### WHAT YOU HAVE TO DO
From the passage on source code review below, list every use of the remote-access computer that the parties limited.

Cases involving source code present unique challenges. Source code is routinely afforded extra protections to ensure it is securely and safely handled. Such protections commonly include provisions such as setting up a stand-alone computer at counsel’s office for review during regular business hours. Some of these precautions may not be possible depending on state and local safety ordinances. Consequently, parties have worked to develop alternative safety measures. For example, the parties in Certain Wearable Monitoring Devices, Systems, and Components Thereof, Inv. No. 337-TA-1190, moved to supplement the protective order in view of the pandemic with unique provisions governing remote source code review. The parties in that investigation agreed the supplying party would provide source code through a remote-access computer solely for code review purposes. The remote-access computer, which contains no source code but connects to a source code computer held by the supplying party, can only be accessed in a location restricting access only to qualified reviewers. The parties added limitations on using the remote-access computer for purposes such as direct printing, downloading, and note taking. Further, before review, the reviewing party must notify the supplying party and provide video access for remote monitoring and supervision. The parties also included additional provisions to ensure the integrity of the review process.

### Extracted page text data
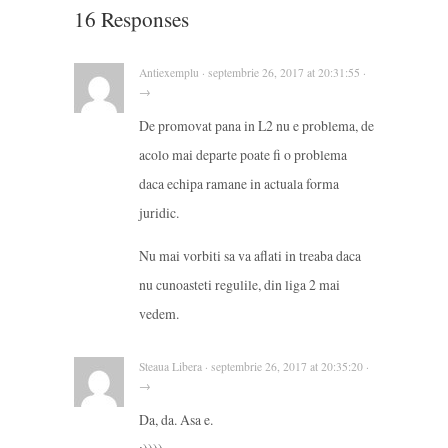
16 Responses
Antiexemplu · septembrie 26, 2017 at 20:31:55 ·
→
De promovat pana in L2 nu e problema, de
acolo mai departe poate fi o problema
daca echipa ramane in actuala forma
juridic.
Nu mai vorbiti sa va aflati in treaba daca
nu cunoasteti regulile, din liga 2 mai
vedem.
Steaua Libera · septembrie 26, 2017 at 20:35:20 ·
→
Da, da. Asa e.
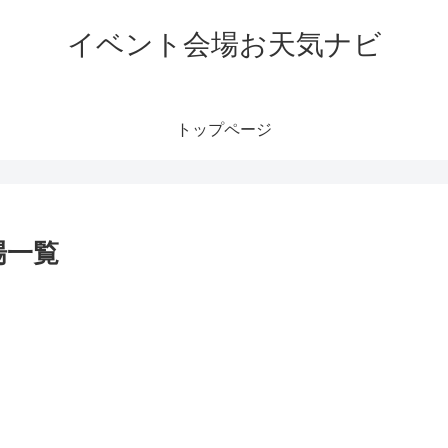
イベント会場お天気ナビ
トップページ
場一覧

### RESPONSE TO THE TASK
- Direct printing
- Downloading
- Note taking